Dataset records:

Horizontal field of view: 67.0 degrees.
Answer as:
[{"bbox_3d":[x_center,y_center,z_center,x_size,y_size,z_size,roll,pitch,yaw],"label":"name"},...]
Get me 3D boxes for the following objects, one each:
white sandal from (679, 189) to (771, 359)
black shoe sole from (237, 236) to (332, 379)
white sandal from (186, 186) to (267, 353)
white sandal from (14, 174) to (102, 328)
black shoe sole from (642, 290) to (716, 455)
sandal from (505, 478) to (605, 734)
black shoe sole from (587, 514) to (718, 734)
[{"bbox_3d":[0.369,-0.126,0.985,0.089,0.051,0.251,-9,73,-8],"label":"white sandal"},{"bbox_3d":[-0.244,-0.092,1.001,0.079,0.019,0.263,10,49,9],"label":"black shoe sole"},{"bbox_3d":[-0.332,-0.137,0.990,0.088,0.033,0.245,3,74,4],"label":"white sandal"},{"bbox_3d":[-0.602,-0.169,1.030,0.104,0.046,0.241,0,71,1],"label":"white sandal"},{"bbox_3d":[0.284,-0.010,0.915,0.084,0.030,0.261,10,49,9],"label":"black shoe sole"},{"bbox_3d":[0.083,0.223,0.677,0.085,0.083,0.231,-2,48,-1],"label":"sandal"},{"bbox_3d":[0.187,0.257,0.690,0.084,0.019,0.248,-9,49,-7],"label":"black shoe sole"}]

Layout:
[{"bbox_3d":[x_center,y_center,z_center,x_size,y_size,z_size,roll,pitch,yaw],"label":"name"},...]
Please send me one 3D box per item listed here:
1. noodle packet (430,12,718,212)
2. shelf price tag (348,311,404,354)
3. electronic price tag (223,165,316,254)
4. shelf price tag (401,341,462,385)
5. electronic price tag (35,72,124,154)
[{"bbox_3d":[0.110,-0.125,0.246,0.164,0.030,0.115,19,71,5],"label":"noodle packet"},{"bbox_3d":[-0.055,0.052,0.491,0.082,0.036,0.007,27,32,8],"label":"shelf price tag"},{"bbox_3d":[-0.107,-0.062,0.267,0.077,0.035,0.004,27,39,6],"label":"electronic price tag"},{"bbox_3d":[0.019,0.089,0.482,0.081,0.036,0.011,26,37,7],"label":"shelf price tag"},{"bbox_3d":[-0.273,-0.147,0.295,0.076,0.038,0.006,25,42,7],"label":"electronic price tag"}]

Problem to work on: Transcribe the opening lines of the listing exactly, please. Stop after the line that contains "sandal from (505, 478) to (605, 734)".

Response below:
Horizontal field of view: 67.0 degrees.
Answer as:
[{"bbox_3d":[x_center,y_center,z_center,x_size,y_size,z_size,roll,pitch,yaw],"label":"name"},...]
Get me 3D boxes for the following objects, one each:
white sandal from (679, 189) to (771, 359)
black shoe sole from (237, 236) to (332, 379)
white sandal from (186, 186) to (267, 353)
white sandal from (14, 174) to (102, 328)
black shoe sole from (642, 290) to (716, 455)
sandal from (505, 478) to (605, 734)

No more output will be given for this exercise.